## Complete the following
a) In the comment on stable self-improvement, give the passage again starting with "Eurisko was a" and going on through "the system itself.", substituting "EURISKO" for every "Eurisko".
b) Pick up the comment on stable self-improvement after its last sentence and extend it.

Posts

Comments

Comment by IAFF-User-14 (Imported-IAFF-User-14) on Stable self-improvement as a research problem · 2015-03-21T21:39:12.000Z · LW · GW

Eurisko was a self-improving AI that failed mainly because it didn't stably self improve. In fact the lack of stable self improvement seems to me to be the reason most attempts fail.

In Eurisko the system created a heuristic which did nothing but increase the value of itself. The system was plagued with incentive problems like this. Without an adequate way of doing credit assignment and estimating the utility of things, the estimated utility of everything was heuristically based, and thus subject to exploitation by the system itself.

Likewise Godel machines take this to the opposite extreme, where they refuse to self improve unless they can formally prove the rewrite is good. And so they never do anything at all, since formal proofs of self-rewriting code is incredibly hard.

## Supplied material
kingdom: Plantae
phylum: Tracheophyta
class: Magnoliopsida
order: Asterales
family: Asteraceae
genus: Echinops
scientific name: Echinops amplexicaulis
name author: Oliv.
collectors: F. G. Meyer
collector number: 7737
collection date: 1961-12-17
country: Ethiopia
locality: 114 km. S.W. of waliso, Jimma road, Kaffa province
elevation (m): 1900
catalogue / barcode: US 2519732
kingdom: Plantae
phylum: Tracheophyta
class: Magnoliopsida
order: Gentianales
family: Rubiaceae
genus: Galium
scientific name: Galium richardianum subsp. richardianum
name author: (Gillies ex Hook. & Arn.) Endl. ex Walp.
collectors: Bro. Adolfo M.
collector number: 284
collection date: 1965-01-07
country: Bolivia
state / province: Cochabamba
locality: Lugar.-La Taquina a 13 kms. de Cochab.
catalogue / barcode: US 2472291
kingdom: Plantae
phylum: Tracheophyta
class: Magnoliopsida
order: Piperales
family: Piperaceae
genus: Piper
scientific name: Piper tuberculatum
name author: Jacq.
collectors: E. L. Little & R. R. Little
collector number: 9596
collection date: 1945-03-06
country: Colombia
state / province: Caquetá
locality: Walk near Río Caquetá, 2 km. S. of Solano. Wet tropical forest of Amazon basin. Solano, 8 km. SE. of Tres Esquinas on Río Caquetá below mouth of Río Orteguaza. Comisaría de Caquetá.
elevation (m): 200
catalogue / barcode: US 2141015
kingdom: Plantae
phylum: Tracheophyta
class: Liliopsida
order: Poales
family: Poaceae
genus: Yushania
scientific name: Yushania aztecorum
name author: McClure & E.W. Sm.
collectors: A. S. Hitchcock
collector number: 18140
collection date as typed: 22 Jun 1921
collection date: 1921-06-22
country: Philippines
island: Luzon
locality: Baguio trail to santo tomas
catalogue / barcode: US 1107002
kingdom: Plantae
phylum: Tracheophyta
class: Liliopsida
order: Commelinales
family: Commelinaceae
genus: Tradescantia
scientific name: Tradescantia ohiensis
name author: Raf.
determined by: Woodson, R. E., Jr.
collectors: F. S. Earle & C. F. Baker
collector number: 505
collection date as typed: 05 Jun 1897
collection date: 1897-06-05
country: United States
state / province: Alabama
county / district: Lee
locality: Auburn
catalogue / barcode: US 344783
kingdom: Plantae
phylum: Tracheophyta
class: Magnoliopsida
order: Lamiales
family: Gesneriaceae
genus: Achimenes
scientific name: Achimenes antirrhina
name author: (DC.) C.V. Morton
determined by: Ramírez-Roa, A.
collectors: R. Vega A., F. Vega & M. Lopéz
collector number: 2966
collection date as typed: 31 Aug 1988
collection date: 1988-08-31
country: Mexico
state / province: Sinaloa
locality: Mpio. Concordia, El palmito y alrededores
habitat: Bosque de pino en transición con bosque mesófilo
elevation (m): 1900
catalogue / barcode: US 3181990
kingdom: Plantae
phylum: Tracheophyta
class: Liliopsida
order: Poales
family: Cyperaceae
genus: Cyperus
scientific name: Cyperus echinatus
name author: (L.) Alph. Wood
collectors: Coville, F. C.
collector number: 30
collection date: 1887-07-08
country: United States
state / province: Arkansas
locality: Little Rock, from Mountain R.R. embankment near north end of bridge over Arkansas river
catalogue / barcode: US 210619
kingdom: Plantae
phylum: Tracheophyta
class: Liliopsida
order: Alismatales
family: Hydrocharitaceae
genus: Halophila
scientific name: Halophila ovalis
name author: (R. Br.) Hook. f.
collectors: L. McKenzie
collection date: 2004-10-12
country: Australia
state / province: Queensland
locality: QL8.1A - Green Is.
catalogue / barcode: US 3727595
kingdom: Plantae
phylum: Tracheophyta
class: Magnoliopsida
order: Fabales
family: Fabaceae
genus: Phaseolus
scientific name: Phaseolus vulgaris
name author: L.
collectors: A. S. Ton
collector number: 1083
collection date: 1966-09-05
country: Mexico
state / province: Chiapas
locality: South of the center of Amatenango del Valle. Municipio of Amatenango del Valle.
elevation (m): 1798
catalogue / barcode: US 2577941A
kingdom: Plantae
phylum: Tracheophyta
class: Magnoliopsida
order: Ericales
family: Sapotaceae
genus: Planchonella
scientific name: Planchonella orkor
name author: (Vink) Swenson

## Replies
a)
EURISKO was a self-improving AI that failed mainly because it didn't stably self improve. In fact the lack of stable self improvement seems to me to be the reason most attempts fail.

In EURISKO the system created a heuristic which did nothing but increase the value of itself. The system was plagued with incentive problems like this. Without an adequate way of doing credit assignment and estimating the utility of things, the estimated utility of everything was heuristically based, and thus subject to exploitation by the system itself.

b)
Saying an AI will avoid bad rewrites because it will know they are bad is fine, if the system is human-level or higher. But if we try to bootstrap AI from much stupider algorithms, they will make stupid mistakes. And it's also possible for AI to be adversarial. E.g. Eurisko was a bunch of different heuristics that were meant to work together with properly balanced incentives, as opposed to a single agent.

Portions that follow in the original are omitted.